If a line in the entries below includes "pitch", show that line.

(Saved entries)
::::
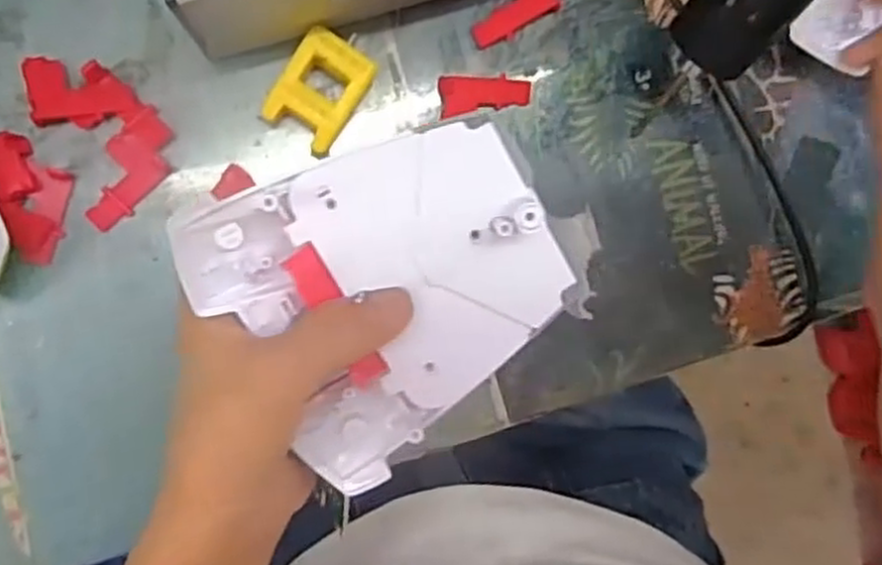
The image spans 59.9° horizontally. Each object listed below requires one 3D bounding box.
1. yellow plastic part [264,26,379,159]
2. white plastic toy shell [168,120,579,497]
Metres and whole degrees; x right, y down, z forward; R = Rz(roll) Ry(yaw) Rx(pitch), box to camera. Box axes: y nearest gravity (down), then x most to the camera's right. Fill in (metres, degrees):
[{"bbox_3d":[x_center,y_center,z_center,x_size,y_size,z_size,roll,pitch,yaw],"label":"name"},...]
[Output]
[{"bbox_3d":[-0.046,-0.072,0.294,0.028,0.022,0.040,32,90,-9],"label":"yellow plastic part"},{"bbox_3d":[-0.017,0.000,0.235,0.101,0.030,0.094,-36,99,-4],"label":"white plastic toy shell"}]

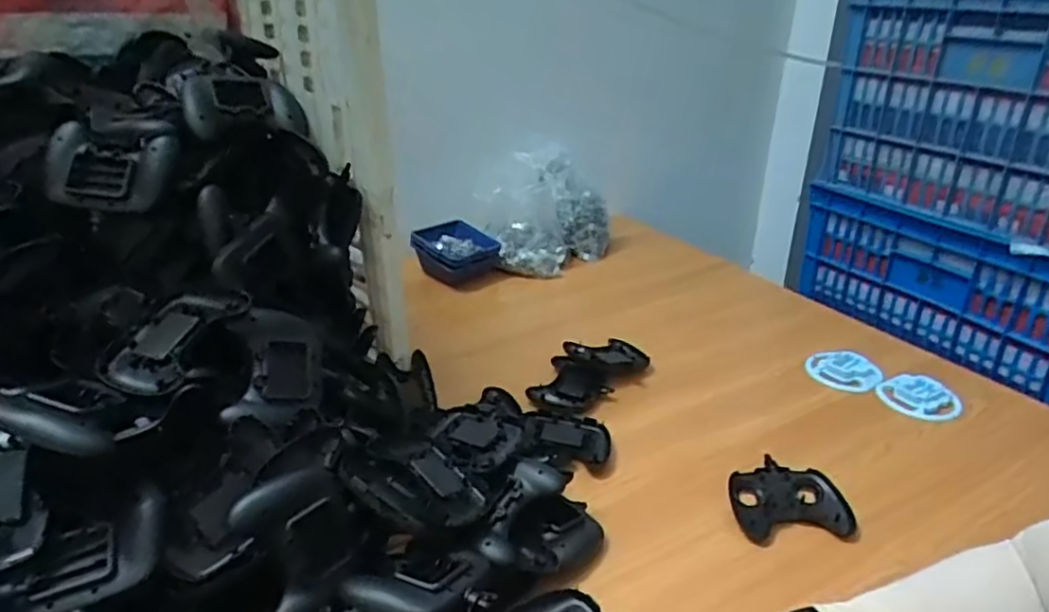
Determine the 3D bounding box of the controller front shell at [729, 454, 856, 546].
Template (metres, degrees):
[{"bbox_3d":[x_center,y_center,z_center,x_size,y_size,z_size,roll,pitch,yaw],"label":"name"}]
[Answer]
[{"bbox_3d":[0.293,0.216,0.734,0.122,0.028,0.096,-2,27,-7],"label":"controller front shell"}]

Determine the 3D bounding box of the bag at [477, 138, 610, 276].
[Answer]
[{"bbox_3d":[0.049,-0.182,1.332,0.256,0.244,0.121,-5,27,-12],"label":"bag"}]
::::
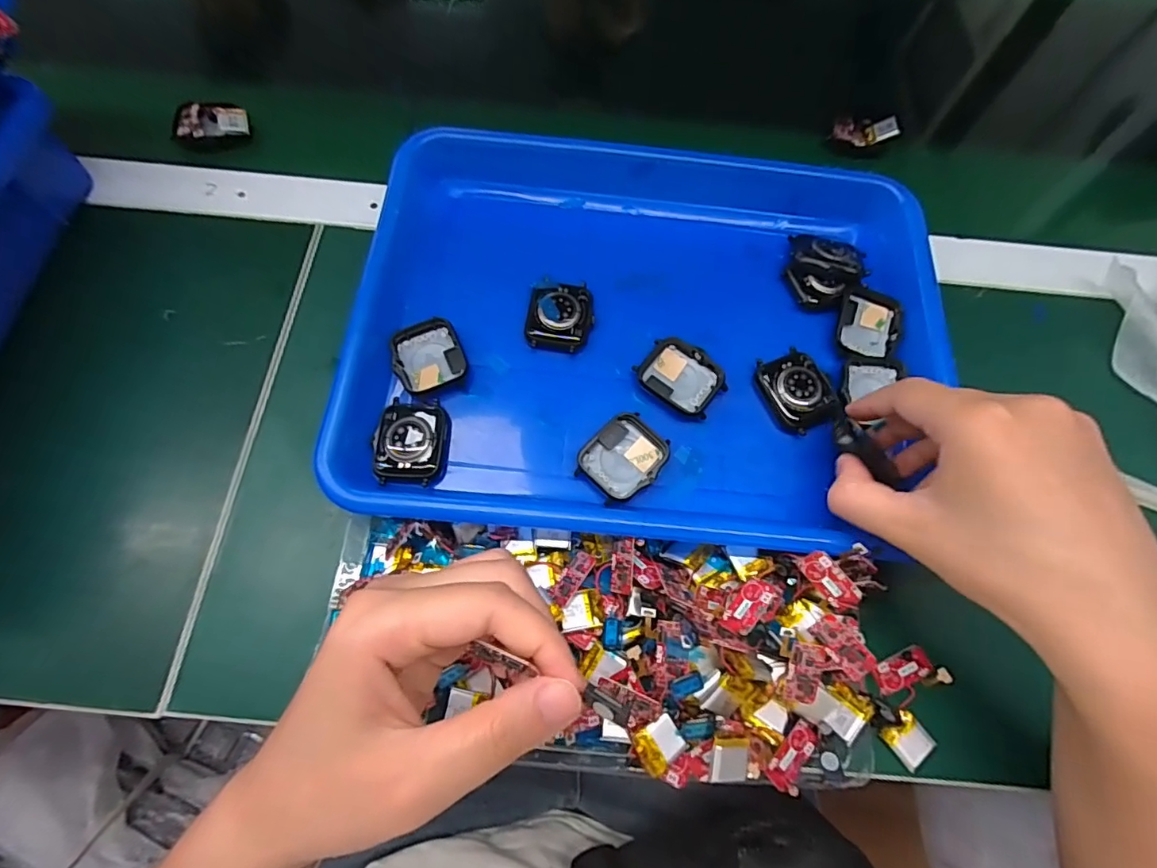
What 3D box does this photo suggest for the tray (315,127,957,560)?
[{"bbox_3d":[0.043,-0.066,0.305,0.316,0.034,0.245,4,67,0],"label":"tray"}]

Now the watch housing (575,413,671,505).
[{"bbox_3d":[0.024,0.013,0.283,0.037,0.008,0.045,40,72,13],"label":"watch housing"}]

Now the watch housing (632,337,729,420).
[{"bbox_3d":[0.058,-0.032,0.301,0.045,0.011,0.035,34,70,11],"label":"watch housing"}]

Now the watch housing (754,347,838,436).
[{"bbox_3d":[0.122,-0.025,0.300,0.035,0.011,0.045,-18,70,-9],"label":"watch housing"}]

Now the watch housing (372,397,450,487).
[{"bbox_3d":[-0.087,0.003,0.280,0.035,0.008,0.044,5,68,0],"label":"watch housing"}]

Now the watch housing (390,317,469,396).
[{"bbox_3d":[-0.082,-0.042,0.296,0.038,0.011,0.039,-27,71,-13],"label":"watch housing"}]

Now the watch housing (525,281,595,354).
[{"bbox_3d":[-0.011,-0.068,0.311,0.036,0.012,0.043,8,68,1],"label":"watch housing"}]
::::
§ **RESULT OF THIS TASK**
Metres and whole degrees; x right, y down, z forward; R = Rz(roll) Ry(yaw) Rx(pitch), box to camera. Box axes: y nearest gravity (down), then x most to the camera's right. Fill in (metres, degrees):
[{"bbox_3d":[x_center,y_center,z_center,x_size,y_size,z_size,roll,pitch,yaw],"label":"name"},...]
[{"bbox_3d":[x_center,y_center,z_center,x_size,y_size,z_size,roll,pitch,yaw],"label":"name"}]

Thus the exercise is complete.